» **PROBLEM DESCRIPTION**
Output range, inclusive: from the line containing "Figure 3. I" to the line containing "rRNA were most". Restate those lines from the data below word for word and only those.

» **DATA EXCERPTS**

* * * * *

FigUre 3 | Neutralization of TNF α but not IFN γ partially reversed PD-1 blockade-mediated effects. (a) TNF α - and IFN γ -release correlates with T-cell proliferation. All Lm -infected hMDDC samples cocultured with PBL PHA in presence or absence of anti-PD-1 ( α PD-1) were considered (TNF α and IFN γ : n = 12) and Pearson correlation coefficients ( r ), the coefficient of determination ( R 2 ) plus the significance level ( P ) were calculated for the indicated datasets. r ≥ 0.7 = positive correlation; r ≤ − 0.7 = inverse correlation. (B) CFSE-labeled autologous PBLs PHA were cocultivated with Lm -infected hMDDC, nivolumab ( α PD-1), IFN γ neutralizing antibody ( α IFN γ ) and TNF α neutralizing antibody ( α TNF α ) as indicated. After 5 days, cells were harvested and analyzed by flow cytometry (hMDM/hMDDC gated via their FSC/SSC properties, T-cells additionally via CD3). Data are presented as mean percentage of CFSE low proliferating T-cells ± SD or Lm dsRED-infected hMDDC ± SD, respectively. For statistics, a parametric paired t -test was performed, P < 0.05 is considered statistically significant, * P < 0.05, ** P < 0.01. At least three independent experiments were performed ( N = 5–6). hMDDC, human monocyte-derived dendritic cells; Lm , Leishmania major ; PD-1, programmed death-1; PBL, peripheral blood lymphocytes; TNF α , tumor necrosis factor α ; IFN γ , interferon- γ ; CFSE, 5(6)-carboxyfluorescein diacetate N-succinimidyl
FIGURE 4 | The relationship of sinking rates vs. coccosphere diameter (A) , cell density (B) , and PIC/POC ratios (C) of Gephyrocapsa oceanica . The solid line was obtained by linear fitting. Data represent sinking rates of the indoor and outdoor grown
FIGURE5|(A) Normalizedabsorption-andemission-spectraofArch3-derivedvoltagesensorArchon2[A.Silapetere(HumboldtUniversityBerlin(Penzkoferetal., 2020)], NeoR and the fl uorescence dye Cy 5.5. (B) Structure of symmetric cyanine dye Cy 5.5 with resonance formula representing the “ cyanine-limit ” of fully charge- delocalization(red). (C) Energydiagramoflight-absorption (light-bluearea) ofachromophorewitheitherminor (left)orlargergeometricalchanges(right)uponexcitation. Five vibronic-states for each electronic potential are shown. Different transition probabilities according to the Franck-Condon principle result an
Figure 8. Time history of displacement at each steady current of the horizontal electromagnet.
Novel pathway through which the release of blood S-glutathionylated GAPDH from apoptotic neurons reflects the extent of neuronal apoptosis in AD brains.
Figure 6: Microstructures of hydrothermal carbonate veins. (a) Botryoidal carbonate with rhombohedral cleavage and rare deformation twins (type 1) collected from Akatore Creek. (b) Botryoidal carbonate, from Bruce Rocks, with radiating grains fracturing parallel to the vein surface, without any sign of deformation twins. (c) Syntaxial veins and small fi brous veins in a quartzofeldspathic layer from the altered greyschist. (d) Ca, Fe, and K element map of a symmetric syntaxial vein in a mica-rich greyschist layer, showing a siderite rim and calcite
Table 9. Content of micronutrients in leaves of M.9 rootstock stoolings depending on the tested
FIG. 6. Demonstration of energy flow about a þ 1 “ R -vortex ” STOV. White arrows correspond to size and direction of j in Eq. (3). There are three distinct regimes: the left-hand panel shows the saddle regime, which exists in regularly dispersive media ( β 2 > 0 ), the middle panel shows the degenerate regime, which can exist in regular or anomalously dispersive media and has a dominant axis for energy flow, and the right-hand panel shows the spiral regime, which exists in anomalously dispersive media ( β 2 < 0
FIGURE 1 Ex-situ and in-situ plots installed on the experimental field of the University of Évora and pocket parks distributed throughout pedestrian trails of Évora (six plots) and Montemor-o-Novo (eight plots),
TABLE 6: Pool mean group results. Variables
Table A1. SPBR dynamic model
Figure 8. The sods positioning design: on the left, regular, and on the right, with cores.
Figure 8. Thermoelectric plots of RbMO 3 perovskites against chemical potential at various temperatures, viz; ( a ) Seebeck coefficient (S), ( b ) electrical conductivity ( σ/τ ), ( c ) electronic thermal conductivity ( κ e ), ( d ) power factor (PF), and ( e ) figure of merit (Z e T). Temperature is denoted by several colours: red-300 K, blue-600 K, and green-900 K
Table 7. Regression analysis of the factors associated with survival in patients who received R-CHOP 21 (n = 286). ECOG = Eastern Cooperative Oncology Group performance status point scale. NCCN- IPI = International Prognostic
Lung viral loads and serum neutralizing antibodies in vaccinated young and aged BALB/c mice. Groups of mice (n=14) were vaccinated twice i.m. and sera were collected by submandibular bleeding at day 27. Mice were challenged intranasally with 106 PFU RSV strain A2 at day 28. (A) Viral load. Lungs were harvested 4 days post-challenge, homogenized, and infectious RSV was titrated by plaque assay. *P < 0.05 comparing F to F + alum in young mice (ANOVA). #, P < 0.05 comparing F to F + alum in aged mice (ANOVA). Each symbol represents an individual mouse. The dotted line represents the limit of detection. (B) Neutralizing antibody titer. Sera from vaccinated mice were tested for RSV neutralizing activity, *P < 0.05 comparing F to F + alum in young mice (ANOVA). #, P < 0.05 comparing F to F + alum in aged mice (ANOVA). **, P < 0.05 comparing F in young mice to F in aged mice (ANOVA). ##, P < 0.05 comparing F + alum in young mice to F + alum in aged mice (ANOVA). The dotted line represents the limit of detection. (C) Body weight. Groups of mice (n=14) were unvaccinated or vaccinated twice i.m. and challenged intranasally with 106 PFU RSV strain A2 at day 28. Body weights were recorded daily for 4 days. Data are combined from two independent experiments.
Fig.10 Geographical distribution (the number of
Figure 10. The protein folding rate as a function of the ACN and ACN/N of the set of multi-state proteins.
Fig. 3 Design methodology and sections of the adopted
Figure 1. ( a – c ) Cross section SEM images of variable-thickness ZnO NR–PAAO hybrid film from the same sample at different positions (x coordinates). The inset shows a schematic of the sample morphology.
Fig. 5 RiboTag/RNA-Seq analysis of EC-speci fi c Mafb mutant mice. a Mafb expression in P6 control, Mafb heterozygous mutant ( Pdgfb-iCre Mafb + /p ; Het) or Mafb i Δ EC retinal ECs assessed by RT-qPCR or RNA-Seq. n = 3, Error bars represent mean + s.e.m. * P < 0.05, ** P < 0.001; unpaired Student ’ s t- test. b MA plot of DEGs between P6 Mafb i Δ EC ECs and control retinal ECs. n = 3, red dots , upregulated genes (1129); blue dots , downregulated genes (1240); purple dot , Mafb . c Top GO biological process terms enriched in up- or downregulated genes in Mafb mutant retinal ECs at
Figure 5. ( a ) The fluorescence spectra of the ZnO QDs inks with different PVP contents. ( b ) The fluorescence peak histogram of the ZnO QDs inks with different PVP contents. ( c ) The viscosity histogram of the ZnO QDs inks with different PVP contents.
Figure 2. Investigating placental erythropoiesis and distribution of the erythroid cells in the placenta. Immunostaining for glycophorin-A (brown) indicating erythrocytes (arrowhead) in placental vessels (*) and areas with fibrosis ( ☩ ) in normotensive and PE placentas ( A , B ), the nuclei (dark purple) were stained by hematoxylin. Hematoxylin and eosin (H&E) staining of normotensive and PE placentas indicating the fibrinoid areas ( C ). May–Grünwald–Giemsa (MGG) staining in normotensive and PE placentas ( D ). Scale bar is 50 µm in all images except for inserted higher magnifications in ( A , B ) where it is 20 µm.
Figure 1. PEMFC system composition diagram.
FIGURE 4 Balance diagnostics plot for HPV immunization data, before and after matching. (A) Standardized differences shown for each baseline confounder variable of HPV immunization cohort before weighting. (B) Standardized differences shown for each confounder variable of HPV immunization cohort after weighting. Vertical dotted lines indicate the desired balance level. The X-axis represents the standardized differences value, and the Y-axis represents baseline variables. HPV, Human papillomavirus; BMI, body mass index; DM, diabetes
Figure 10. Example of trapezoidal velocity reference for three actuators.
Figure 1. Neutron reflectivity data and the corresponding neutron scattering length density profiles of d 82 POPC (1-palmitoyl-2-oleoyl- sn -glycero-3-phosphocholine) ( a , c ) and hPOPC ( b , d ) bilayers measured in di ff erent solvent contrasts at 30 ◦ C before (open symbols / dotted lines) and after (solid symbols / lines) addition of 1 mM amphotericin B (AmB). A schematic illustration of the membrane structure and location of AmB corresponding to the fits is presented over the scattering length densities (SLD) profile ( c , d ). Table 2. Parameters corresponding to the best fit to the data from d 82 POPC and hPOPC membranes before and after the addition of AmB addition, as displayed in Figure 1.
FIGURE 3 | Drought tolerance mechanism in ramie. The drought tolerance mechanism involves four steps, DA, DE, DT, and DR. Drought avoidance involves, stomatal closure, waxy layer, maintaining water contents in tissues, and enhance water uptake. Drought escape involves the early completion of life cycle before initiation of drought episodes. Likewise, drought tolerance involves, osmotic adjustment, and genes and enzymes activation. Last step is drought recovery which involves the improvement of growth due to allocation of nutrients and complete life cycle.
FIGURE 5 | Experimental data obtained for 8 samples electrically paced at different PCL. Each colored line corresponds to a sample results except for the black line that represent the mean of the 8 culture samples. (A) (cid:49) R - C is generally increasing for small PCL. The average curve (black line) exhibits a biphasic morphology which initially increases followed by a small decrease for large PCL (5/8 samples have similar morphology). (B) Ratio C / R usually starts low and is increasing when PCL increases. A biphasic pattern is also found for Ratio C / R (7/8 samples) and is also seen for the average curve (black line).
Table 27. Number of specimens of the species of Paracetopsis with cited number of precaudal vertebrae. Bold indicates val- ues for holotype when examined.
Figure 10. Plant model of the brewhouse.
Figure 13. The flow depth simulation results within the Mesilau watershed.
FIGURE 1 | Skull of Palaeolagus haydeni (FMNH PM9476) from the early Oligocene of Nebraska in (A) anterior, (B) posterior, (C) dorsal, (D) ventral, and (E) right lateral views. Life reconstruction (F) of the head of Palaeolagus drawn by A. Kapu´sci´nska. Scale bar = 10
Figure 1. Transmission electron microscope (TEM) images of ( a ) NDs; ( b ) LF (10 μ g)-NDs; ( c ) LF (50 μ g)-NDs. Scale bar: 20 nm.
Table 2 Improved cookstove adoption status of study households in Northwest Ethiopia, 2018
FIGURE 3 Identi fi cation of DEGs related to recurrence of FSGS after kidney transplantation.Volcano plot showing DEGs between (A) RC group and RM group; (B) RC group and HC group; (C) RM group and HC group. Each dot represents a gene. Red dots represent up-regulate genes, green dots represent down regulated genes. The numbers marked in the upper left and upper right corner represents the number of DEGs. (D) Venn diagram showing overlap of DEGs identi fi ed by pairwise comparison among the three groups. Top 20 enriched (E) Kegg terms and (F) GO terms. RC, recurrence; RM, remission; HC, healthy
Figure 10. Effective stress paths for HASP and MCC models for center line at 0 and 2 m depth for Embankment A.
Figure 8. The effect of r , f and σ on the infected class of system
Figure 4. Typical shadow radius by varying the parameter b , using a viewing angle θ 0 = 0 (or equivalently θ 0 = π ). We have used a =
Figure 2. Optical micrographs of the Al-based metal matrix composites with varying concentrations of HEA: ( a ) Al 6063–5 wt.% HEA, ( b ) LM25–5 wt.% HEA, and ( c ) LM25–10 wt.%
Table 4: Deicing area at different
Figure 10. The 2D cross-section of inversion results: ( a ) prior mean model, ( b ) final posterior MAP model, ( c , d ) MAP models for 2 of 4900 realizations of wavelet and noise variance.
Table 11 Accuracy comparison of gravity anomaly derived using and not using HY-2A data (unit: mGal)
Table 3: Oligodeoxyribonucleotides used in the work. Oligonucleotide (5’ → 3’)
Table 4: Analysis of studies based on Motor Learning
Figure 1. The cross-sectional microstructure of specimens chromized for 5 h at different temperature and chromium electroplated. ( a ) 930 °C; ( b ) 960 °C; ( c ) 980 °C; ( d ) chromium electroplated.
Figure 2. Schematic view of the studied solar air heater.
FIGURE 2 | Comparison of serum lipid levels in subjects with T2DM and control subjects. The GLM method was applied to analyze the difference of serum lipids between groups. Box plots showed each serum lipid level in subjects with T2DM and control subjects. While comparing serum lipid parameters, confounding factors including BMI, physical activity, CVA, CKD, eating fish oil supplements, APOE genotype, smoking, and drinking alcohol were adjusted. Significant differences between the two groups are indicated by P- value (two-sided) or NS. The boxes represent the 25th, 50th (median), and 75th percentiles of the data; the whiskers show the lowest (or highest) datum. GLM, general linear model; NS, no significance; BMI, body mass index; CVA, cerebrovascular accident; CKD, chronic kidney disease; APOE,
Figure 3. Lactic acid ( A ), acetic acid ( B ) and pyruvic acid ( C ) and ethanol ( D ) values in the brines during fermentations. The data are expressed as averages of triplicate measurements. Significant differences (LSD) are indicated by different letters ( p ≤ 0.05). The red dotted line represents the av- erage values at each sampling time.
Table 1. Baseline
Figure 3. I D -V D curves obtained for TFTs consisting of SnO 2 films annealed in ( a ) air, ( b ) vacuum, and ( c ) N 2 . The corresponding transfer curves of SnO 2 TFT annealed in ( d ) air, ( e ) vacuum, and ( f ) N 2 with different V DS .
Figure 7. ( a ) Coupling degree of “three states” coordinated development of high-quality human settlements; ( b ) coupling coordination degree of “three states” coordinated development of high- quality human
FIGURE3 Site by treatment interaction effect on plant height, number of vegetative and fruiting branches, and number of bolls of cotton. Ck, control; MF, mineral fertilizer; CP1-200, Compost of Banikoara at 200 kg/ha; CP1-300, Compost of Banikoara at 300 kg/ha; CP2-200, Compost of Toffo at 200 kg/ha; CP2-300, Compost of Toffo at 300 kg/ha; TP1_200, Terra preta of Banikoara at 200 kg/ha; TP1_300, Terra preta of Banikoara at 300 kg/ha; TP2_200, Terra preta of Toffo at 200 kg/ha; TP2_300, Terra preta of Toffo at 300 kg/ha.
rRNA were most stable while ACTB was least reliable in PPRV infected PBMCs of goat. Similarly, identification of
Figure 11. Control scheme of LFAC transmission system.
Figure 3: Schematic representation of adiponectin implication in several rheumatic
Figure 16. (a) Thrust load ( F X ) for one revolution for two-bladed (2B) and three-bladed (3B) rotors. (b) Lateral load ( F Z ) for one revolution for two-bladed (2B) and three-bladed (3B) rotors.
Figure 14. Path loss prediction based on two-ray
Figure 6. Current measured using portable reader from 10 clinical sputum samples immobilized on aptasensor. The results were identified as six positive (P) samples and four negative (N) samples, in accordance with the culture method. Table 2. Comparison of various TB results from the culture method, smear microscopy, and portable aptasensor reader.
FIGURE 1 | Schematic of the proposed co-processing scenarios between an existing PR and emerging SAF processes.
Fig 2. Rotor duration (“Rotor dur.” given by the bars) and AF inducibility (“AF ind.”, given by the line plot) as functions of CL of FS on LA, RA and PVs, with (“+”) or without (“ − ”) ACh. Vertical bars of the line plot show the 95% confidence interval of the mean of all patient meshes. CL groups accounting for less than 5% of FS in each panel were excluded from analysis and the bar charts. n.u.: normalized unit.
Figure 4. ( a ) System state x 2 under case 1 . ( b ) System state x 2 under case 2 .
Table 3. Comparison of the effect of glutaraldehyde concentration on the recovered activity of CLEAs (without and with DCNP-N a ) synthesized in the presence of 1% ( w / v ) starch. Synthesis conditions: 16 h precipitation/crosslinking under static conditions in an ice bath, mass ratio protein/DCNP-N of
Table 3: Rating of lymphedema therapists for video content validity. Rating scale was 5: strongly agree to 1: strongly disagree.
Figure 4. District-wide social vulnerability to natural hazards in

* * * * *

» **WRITTEN ANSWER**
Figure 3. I D -V D curves obtained for TFTs consisting of SnO 2 films annealed in ( a ) air, ( b ) vacuum, and ( c ) N 2 . The corresponding transfer curves of SnO 2 TFT annealed in ( d ) air, ( e ) vacuum, and ( f ) N 2 with different V DS .
Figure 7. ( a ) Coupling degree of “three states” coordinated development of high-quality human settlements; ( b ) coupling coordination degree of “three states” coordinated development of high- quality human
FIGURE3 Site by treatment interaction effect on plant height, number of vegetative and fruiting branches, and number of bolls of cotton. Ck, control; MF, mineral fertilizer; CP1-200, Compost of Banikoara at 200 kg/ha; CP1-300, Compost of Banikoara at 300 kg/ha; CP2-200, Compost of Toffo at 200 kg/ha; CP2-300, Compost of Toffo at 300 kg/ha; TP1_200, Terra preta of Banikoara at 200 kg/ha; TP1_300, Terra preta of Banikoara at 300 kg/ha; TP2_200, Terra preta of Toffo at 200 kg/ha; TP2_300, Terra preta of Toffo at 300 kg/ha.
rRNA were most stable while ACTB was least reliable in PPRV infected PBMCs of goat. Similarly, identification of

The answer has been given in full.